= Leo Wise =

Jewish-American newspaper editor and publisher (1849–1933)

Leo Wise (October 28, 1849 – January 27, 1933) was a Jewish-American newspaper editor and publisher.

== Life ==
Wise was born on October 28, 1849, in Albany, New York, the son of Rabbi Isaac Mayer Wise and Theresa Bloch. He moved to Cincinnati, Ohio, with his family in 1854, where his father became rabbi of what later became known as the Isaac M. Wise Temple.

In 1863, during the American Civil War, Wise briefly served in the River Flotilla of the United States Navy. He attended St. Xavier College and Farmers College in Cincinnati, Trinity College in Hartford, Connecticut, and the University of Michigan. He graduated from Farmers College with an A.B. in 1867 and from the University of Michigan with an LL.B. in 1869. In 1872, he became one of the original prospectors of the diamond fields in South Africa. At Du Toit's Pan, he opened a new digging initially called New Rush and later became the famous Colesberg Kopje in the Kimberley district. He spent time sailing around the world, spending time with the bushmen in Australia.

Wise returned to the United States in 1875. While he previously studied law at the University of Michigan, he never practiced it. Instead, he became associated with Die Deborah and The American Israelite, both of which were founded by his father. He was publisher of Die Deborah from until 1890, and from 1900 to 1928 he was managing editor and publisher of The American Israelite. He was also publisher of the American Jews' Annual, a yearly publication devoted to literature and belletristics from 1884 to 1892. He went to Washington, D.C., several times to protest Russian exclusion of American Jews who wanted to visit that country, and in 1882 he helped around 150 Jewish immigrants settle on Kansas farm lands. He established the Chicago Israelite in 1885 and served as its publisher. He also published most of his father's books.

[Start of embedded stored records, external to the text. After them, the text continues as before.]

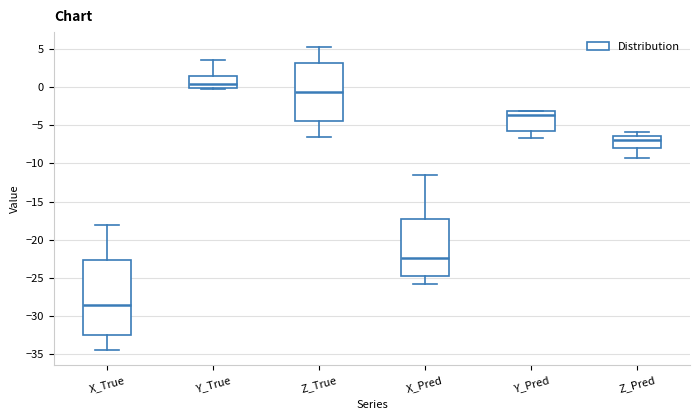

Reading left to right, read every box against the y-axis: the position of its median line, the range the box covers, and the ends of its whiskers. The values are not printed on the chart, so give them approximately, as read against the axis.

X_True: median -28.5, box -32.5 to -22.5, whiskers -34.5 to -18.0
Y_True: median 0.5, box 0.0 to 1.5, whiskers -0.5 to 3.5
Z_True: median -0.5, box -4.5 to 3.0, whiskers -6.5 to 5.0
X_Pred: median -22.5, box -24.5 to -17.5, whiskers -25.5 to -11.5
Y_Pred: median -3.5, box -5.5 to -3.0, whiskers -6.5 to -3.0
Z_Pred: median -7.0, box -8.0 to -6.5, whiskers -9.5 to -6.0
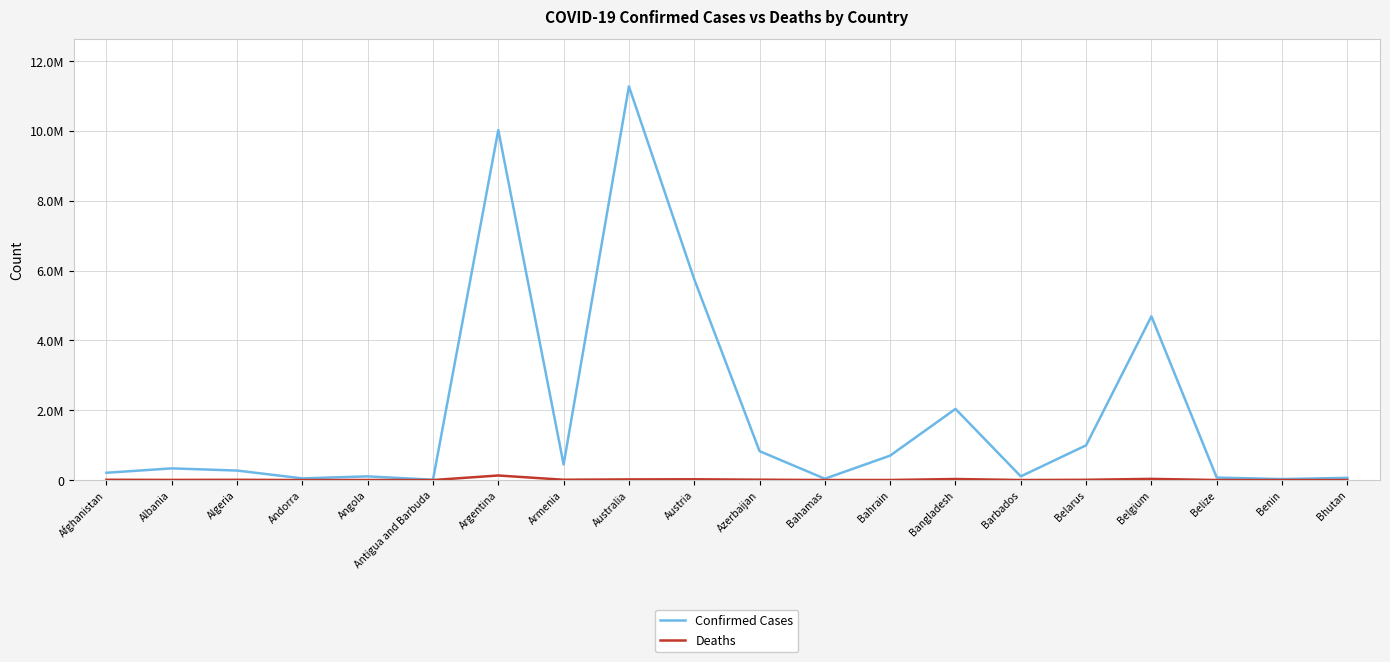

What is the sum of all Confirmed Cases values?

38024003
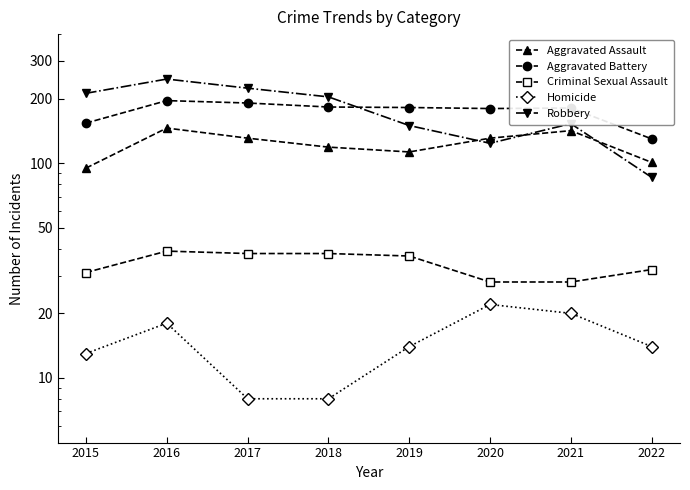

What is the difference between the highest and lowest values at 2016?

229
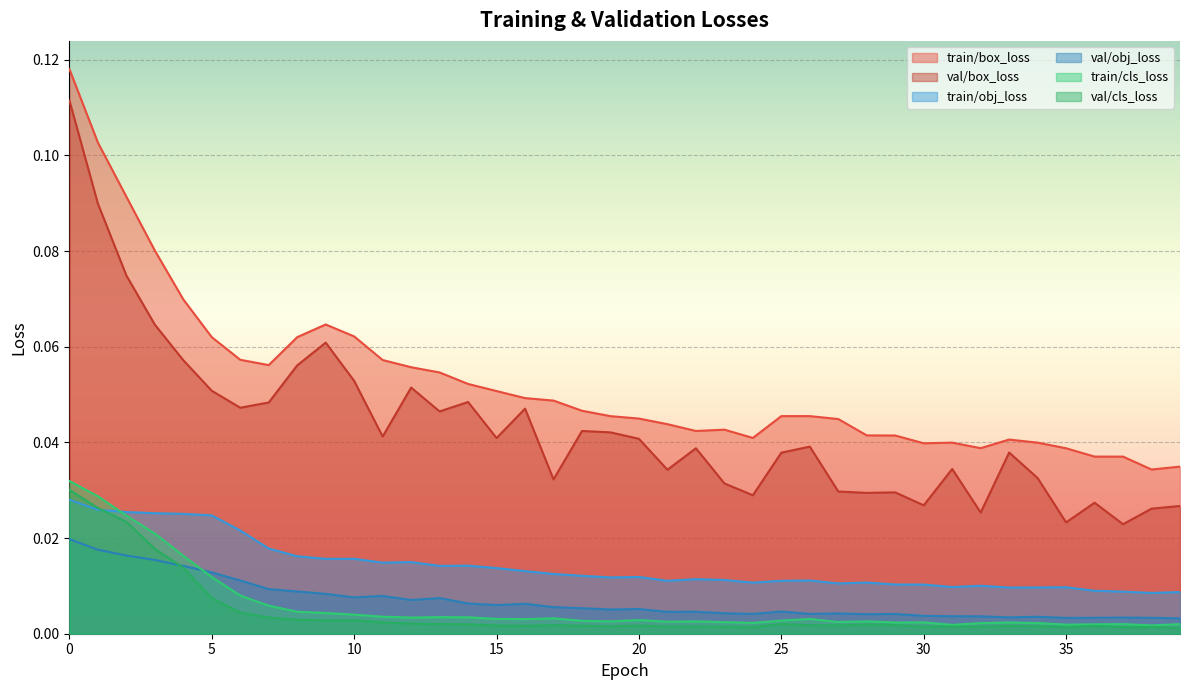

Reading left to right, what are all the values shown in this chart?

train/box_loss: 0=0.1	1=0.1	2=0.1	3=0.1	4=0.1	5=0.1	6=0.1	7=0.1	8=0.1	9=0.1	10=0.1	11=0.1	12=0.1	13=0.1	14=0.1	15=0.1	16=0.0	17=0.0	18=0.0	19=0.0	20=0.0	21=0.0	22=0.0	23=0.0	24=0.0	25=0.0	26=0.0	27=0.0	28=0.0	29=0.0	30=0.0	31=0.0	32=0.0	33=0.0	34=0.0	35=0.0	36=0.0	37=0.0	38=0.0	39=0.0
val/box_loss: 0=0.1	1=0.1	2=0.1	3=0.1	4=0.1	5=0.1	6=0.0	7=0.0	8=0.1	9=0.1	10=0.1	11=0.0	12=0.1	13=0.0	14=0.0	15=0.0	16=0.0	17=0.0	18=0.0	19=0.0	20=0.0	21=0.0	22=0.0	23=0.0	24=0.0	25=0.0	26=0.0	27=0.0	28=0.0	29=0.0	30=0.0	31=0.0	32=0.0	33=0.0	34=0.0	35=0.0	36=0.0	37=0.0	38=0.0	39=0.0
train/obj_loss: 0=0.0	1=0.0	2=0.0	3=0.0	4=0.0	5=0.0	6=0.0	7=0.0	8=0.0	9=0.0	10=0.0	11=0.0	12=0.0	13=0.0	14=0.0	15=0.0	16=0.0	17=0.0	18=0.0	19=0.0	20=0.0	21=0.0	22=0.0	23=0.0	24=0.0	25=0.0	26=0.0	27=0.0	28=0.0	29=0.0	30=0.0	31=0.0	32=0.0	33=0.0	34=0.0	35=0.0	36=0.0	37=0.0	38=0.0	39=0.0
val/obj_loss: 0=0.0	1=0.0	2=0.0	3=0.0	4=0.0	5=0.0	6=0.0	7=0.0	8=0.0	9=0.0	10=0.0	11=0.0	12=0.0	13=0.0	14=0.0	15=0.0	16=0.0	17=0.0	18=0.0	19=0.0	20=0.0	21=0.0	22=0.0	23=0.0	24=0.0	25=0.0	26=0.0	27=0.0	28=0.0	29=0.0	30=0.0	31=0.0	32=0.0	33=0.0	34=0.0	35=0.0	36=0.0	37=0.0	38=0.0	39=0.0
train/cls_loss: 0=0.0	1=0.0	2=0.0	3=0.0	4=0.0	5=0.0	6=0.0	7=0.0	8=0.0	9=0.0	10=0.0	11=0.0	12=0.0	13=0.0	14=0.0	15=0.0	16=0.0	17=0.0	18=0.0	19=0.0	20=0.0	21=0.0	22=0.0	23=0.0	24=0.0	25=0.0	26=0.0	27=0.0	28=0.0	29=0.0	30=0.0	31=0.0	32=0.0	33=0.0	34=0.0	35=0.0	36=0.0	37=0.0	38=0.0	39=0.0
val/cls_loss: 0=0.0	1=0.0	2=0.0	3=0.0	4=0.0	5=0.0	6=0.0	7=0.0	8=0.0	9=0.0	10=0.0	11=0.0	12=0.0	13=0.0	14=0.0	15=0.0	16=0.0	17=0.0	18=0.0	19=0.0	20=0.0	21=0.0	22=0.0	23=0.0	24=0.0	25=0.0	26=0.0	27=0.0	28=0.0	29=0.0	30=0.0	31=0.0	32=0.0	33=0.0	34=0.0	35=0.0	36=0.0	37=0.0	38=0.0	39=0.0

Wise was Master of District No. 2 of B'nai B'rith and a member of the Freemasons. He attended Congregation B'nai Yeshurun. In 1886, he married Pauline Goodman. They had no children.

Wise died at his home in the Hotel Alms on January 27, 1933, within a week of his wife's death. Rabbi James G. Heller conducted the funeral service at the Weil Funeral Home. He was buried in the United Jewish Cemetery.